Maybe it’s been something to do with the recently publicised ‘holes’ in many state and private company pension schemes that means the cast iron guarantee of a secure and comfortable pension for many people is now a thing of the past. It might be to do with the post 9/11 mood or the financial crisis that has enveloped the world’s economies over the last couple of years. Whatever the true reason, increasing numbers of people are taking a long, hard look at the potential benefits of life insurance. They now seem to be realising the ongoing peace of mind as well as the longer-term financial rewards that good life insurance offers.
Many are also coming to realise that life insurance is a far more flexible, practical and cost effective way for them to protect their family from financial difficulties than they may have realised. Whilst most people are basically aware of the sorts of financial contribution that life insurance makes as a result of the insured person dying, they are less clear on the living benefits that life insurance can offer. Life insurance isn’t only a product that comes to the rescue in the event death. It can also come in extremely useful in a variety of other ways during retirement.
The best known benefit of life insurance and what it’s most famous for is coming to the aid of the bereaved. Coping with the death of a main breadwinner can be a terrible ordeal. Not only are those remaining left to cope with the emotional aspects of their loss, but there can be extremely serious financial consequences too. In the first case there are the ‘costs of dying’ that must be met such as funeral expenses, estate administration and any outstanding debts that need settling, in addition to estate tax commitments.
As well as these immediate costs, there are other expenses to cover too. Day to day living costs as well as the larger monthly outgoings including commitments such as council tax and rent or mortgages don’t simply disappear because someone has died. Each outgoing needs to be dealt with and that takes hard cash. Without any provision put aside to meet these obligations, financial problems can start to mount rapidly. That’s the primary role of life insurance. To provide the money a family needs to function when it needs it most. Of course, how much money is paid to the policyholder’s dependents is down to the death benefit of the policy.
The other important contributions of life insurance policies, benefits often overlooked or misunderstood are those that accrue while the policy holder is still alive – living benefits. These are permanent lifetime policies that in addition to offering death or terminal illness benefit, also usually build cash values. It’s these cash values that can add value to the policy in a variety of ways while the policy holder is still alive and healthy.

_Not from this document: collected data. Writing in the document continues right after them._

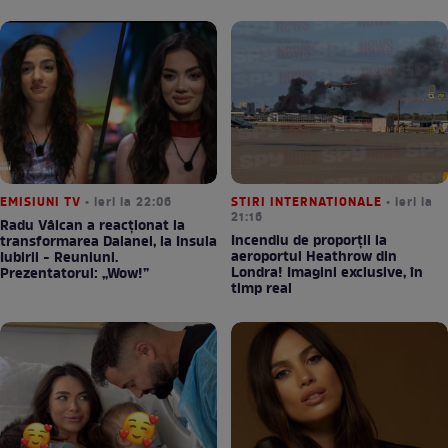
EMISIUNI TV
• ieri la 22:06
STIRI INTERNATIONALE
• ieri la
21:16
Radu Vâlcan a reacționat la
Incendiu de proporții la
transformarea Daianei, la Insula
aeroportul Heathrow din
Iubirii - Reuniuni.
Londra! Imagini exclusive, în
Prezentatorul: „Wow!”
timp real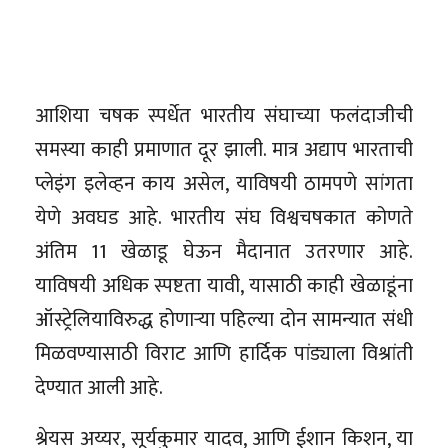
आशिया चषक स्पर्धेत भारतीय संघाच्या फलंदाजीची
समस्या काही प्रमाणात दूर झाली. मात्र अद्याप भारताची
प्लेइंग इलेव्हन काय असेल, याविषयी ठामपणे सांगता
येणे अवघड आहे. भारतीय संघ विश्वचषकात कोणते
अंतिम 11 खेळाडू घेऊन मैदानात उतरणार आहे.
याविषयी अधिक स्पष्टता यावी, यासाठी काही खेळाडूंना
ऑस्ट्रेलियाविरुद्ध होणाऱ्या पहिल्या दोन सामन्यात संधी
मिळवण्यासाठी विराट आणि हार्दिक पांड्याला विश्रांती
देण्यात आली आहे.
श्रेयस अय्यर, सूर्यकुमार यादव, आणि ईशान किशन, या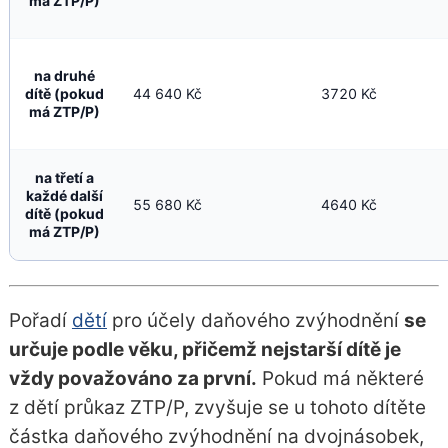
má ZTP/P)
na druhé
dítě (pokud
44 640 Kč
3720 Kč
má ZTP/P)
na třetí a
každé další
55 680 Kč
4640 Kč
dítě (pokud
má ZTP/P)
Pořadí
dětí
pro účely daňového zvýhodnění
se
určuje podle věku, přičemž nejstarší dítě je
vždy považováno za první.
Pokud má některé
z dětí průkaz ZTP/P, zvyšuje se u tohoto dítěte
částka daňového zvýhodnění na dvojnásobek,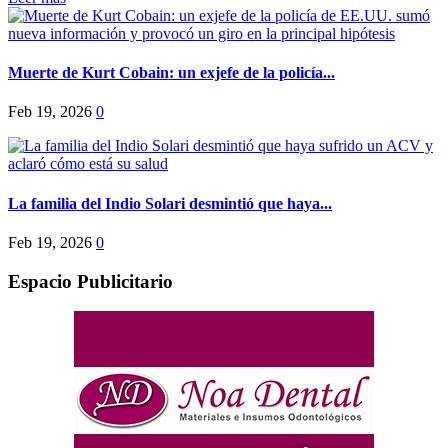
Muerte de Kurt Cobain: un exjefe de la policía...
Feb 19, 2026
0
La familia del Indio Solari desmintió que haya...
Feb 19, 2026
0
Espacio Publicitario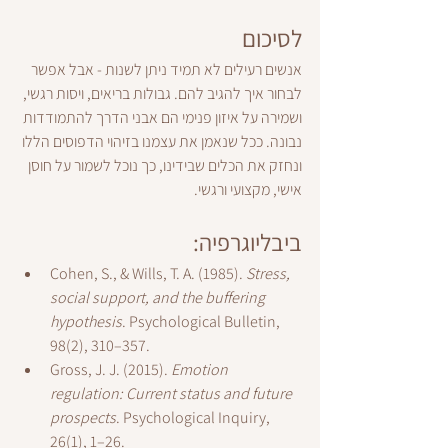
לסיכום
אנשים רעילים לא תמיד ניתן לשנות - אבל אפשר 
לבחור איך להגיב להם. גבולות בריאים, ויסות רגשי, 
ושמירה על איזון פנימי הם אבני הדרך להתמודדות 
נבונה. ככל שנאמן את עצמנו בזיהוי הדפוסים הללו 
ונחזק את הכלים שבידינו, כך נוכל לשמור על חוסן 
אישי, מקצועי ורגשי.
ביבליוגרפיה:
Cohen, S., & Wills, T. A. (1985). 
Stress, 
social support, and the buffering 
hypothesis
. Psychological Bulletin, 
98(2), 310–357.
Gross, J. J. (2015). 
Emotion 
regulation: Current status and future 
prospects
. Psychological Inquiry, 
26(1), 1–26.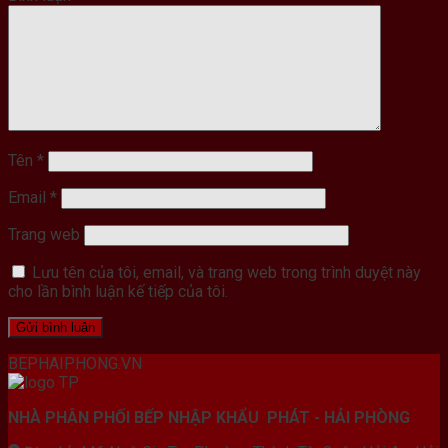
Tên
*
Email
*
Trang web
Lưu tên của tôi, email, và trang web trong trình duyệt này
cho lần bình luận kế tiếp của tôi.
BEPHAIPHONG.VN
NHÀ PHÂN PHỐI BẾP NHẬP KHẨU PHÁT - HẢI PHÒNG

It is possible with some permanent life policies to make withdrawals from the cash value money, or establish loans with the insurance company and to use this money in any way the policyholder wishes. Withdrawals or loans might be used as additional income to sustain a quality of life throughout retirement by topping up a pension, to invest in a new house, a car or holiday of a life time or to put the grandchildren through school or university. How that money is spent is up to the policy holder, but the amount will be deducted from the final death benefit lump sum. Always take a good look at the market before committing. Use a comparison web site to identify the most appropriate and best value options. Then before you commit to a policy make sure you go over the fine print with a professional. You need to be clear about exactly what the policy is and the benefits it will offer you and your family over the long term.